Jetzt hielt Monti nichts mehr auf ihrem Stuhl. Sie sprang auf, stellte sich vor den etwas verschreckt wirkenden Schaller und legte ihm beide Handflächen auf die Schultern. Für einen Augenblick sah es so aus, als wollte sie ihn schütteln, was Schaller offenbar auch befürchtete, denn sein ganzer Oberkörper verkrampfte sich, und er drehte ausweichend das Gesicht zur Seite.

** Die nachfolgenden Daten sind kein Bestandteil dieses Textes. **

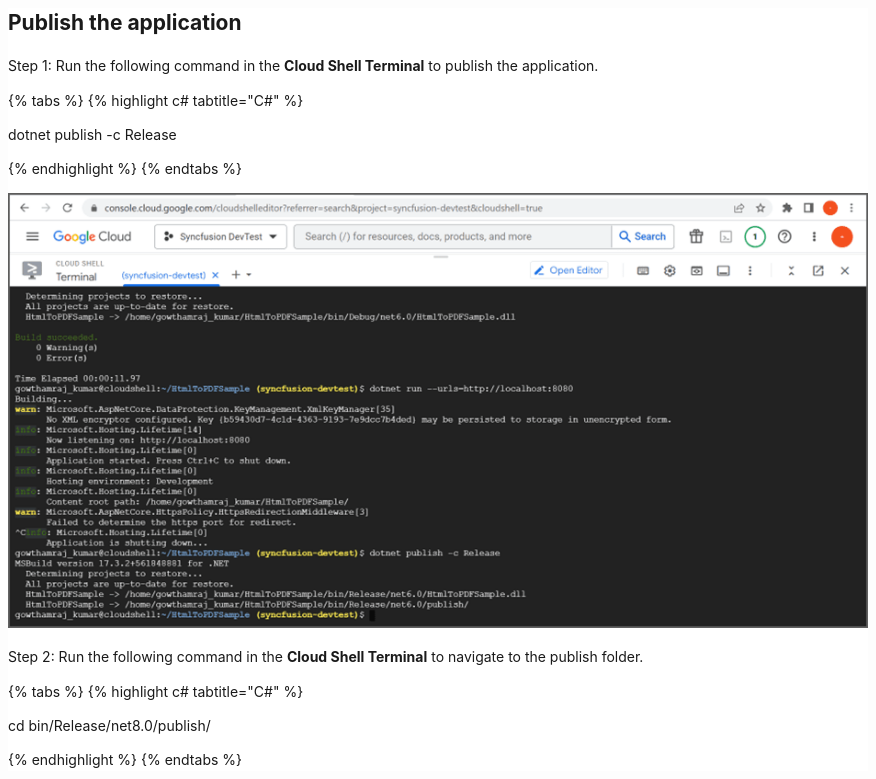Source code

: ## Publish the application

Step 1: Run the following command in the **Cloud Shell Terminal** to publish the application.

{% tabs %}
{% highlight c# tabtitle="C#" %}

dotnet publish -c Release

{% endhighlight %}
{% endtabs %}

![Release](htmlconversion_images/Publish_GCP.png)

Step 2: Run the following command in the **Cloud Shell Terminal** to navigate to the publish folder.

{% tabs %}
{% highlight c# tabtitle="C#" %}

cd bin/Release/net8.0/publish/

{% endhighlight %}
{% endtabs %}
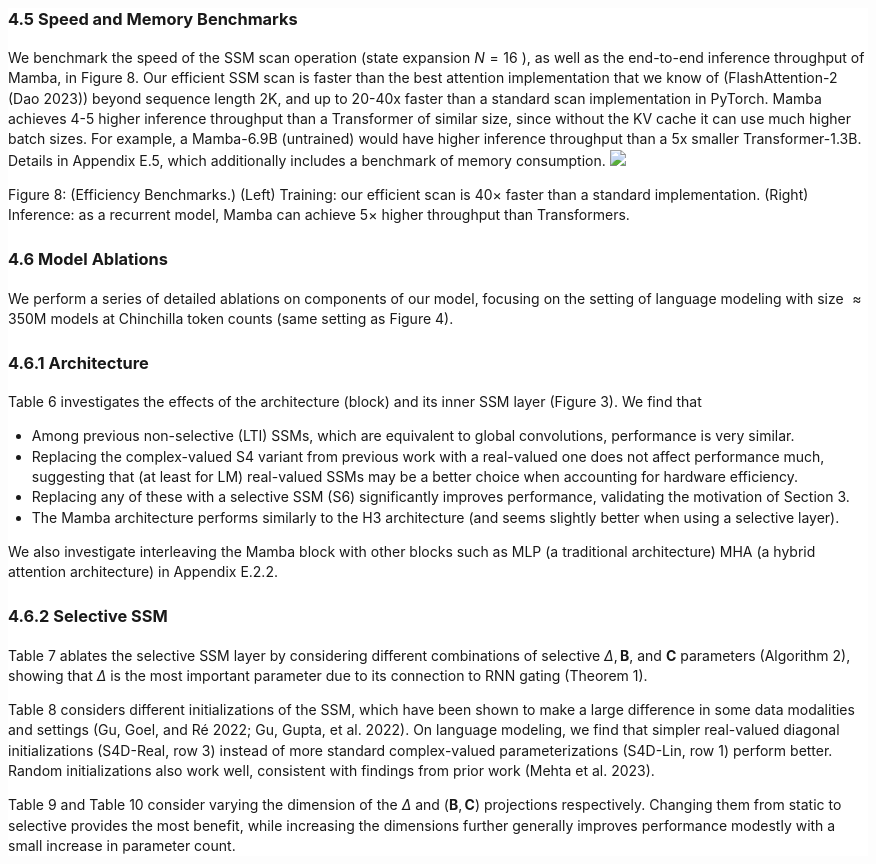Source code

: ### 4.5 Speed and Memory Benchmarks

We benchmark the speed of the SSM scan operation (state expansion $N=16$ ), as well as the end-to-end inference throughput of Mamba, in Figure 8. Our efficient SSM scan is faster than the best attention implementation that we know of (FlashAttention-2 (Dao 2023)) beyond sequence length 2K, and up to 20-40x faster than a standard scan implementation in PyTorch. Mamba achieves 4-5 higher inference throughput than a Transformer of similar size, since without the KV cache it can use much higher batch sizes. For example, a Mamba-6.9B (untrained) would have higher inference throughput than a 5x smaller Transformer-1.3B. Details in Appendix E.5, which additionally includes a benchmark of memory consumption.
![](https://cdn.mathpix.com/cropped/2023_12_20_37428b8f71a5070f0833g-16.jpg?height=382&width=1674&top_left_y=248&top_left_x=257)

Figure 8: (Efficiency Benchmarks.) (Left) Training: our efficient scan is $40 \times$ faster than a standard implementation. (Right) Inference: as a recurrent model, Mamba can achieve $5 \times$ higher throughput than Transformers.

### 4.6 Model Ablations

We perform a series of detailed ablations on components of our model, focusing on the setting of language modeling with size $\approx 350 \mathrm{M}$ models at Chinchilla token counts (same setting as Figure 4).

### 4.6.1 Architecture

Table 6 investigates the effects of the architecture (block) and its inner SSM layer (Figure 3). We find that

- Among previous non-selective (LTI) SSMs, which are equivalent to global convolutions, performance is very similar.
- Replacing the complex-valued S4 variant from previous work with a real-valued one does not affect performance much, suggesting that (at least for LM) real-valued SSMs may be a better choice when accounting for hardware efficiency.
- Replacing any of these with a selective SSM (S6) significantly improves performance, validating the motivation of Section 3.
- The Mamba architecture performs similarly to the H3 architecture (and seems slightly better when using a selective layer).

We also investigate interleaving the Mamba block with other blocks such as MLP (a traditional architecture) MHA (a hybrid attention architecture) in Appendix E.2.2.

### 4.6.2 Selective SSM

Table 7 ablates the selective SSM layer by considering different combinations of selective $\Delta, \boldsymbol{B}$, and $\boldsymbol{C}$ parameters (Algorithm 2), showing that $\Delta$ is the most important parameter due to its connection to RNN gating (Theorem 1).

Table 8 considers different initializations of the SSM, which have been shown to make a large difference in some data modalities and settings (Gu, Goel, and Ré 2022; Gu, Gupta, et al. 2022). On language modeling, we find that simpler real-valued diagonal initializations (S4D-Real, row 3) instead of more standard complex-valued parameterizations (S4D-Lin, row 1) perform better. Random initializations also work well, consistent with findings from prior work (Mehta et al. 2023).

Table 9 and Table 10 consider varying the dimension of the $\Delta$ and $(\boldsymbol{B}, \boldsymbol{C})$ projections respectively. Changing them from static to selective provides the most benefit, while increasing the dimensions further generally improves performance modestly with a small increase in parameter count.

»Schaller, Sie sind entweder ein Genie, oder die Aktion hier kostet mich meinen Kopf und ich lande auch in so einem Kellerloch hier unten. Aber Sie haben mir eben die nächsten Ermittlungsschritte verraten. Wahrscheinlich, ohne es zu wissen. Mit Ihrer Hilfe bekomme ich auf jeden Fall einen Durchsuchungsbeschluss für Krachts Haus. Wir werden uns dort noch einmal ganz genau umsehen, mit besonderem Augenmerk auf die Fußbodenheizung im Badezimmer …« Mit diesen Worten trat Monti einen Schritt von dem immer noch erschrocken dreinblickenden IT -Forensiker zurück und sah zu Yao und Jörgensen. »Und gebe Gott, dass sich dort auch eine Fußbodenheizung findet. Außerdem werden wir Krachts Handy und alle anderen im Haus, in seinen Fahrzeugen und in seinen Praxisräumen befindlichen technischen Geräte beschlagnahmen – ob Tablets, PC s und womit man sonst noch eine App zur Steuerung einer Fußbodenheizung bedienen kann.« Monti schnappte sich ihre auf der Schreibtischplatte vor Schaller verstreuten Ermittlungsunterlagen und stürmte zur Tür. Es schien fast so, als habe sie ihre beiden Besucher aus der Rechtsmedizin völlig vergessen, aber dann machte sie plötzlich halt und drehte sich zu den beiden um: »Sabine, danke! Herr Doktor Jörgensen, ebenfalls danke! Schaller, Sie sind ein Genie. Oder auch nicht. Das gilt es herauszufinden. Ich setze jetzt alles auf diese eine Karte. Entweder ich bekomme Kracht wegen Mordes an seiner Frau dran, oder es kracht gewaltig, und ich schiebe demnächst wie vor dreißig Jahren wieder Nachtschichten auf einem Revier. In ein paar Stunden wissen wir mehr. Ich melde mich.« Mit diesen Worten war die Ermittlerin auch schon verschwunden.

»Schönes Wortspiel mit Kracht und krachen lassen«, stellte Jörgensen trocken fest.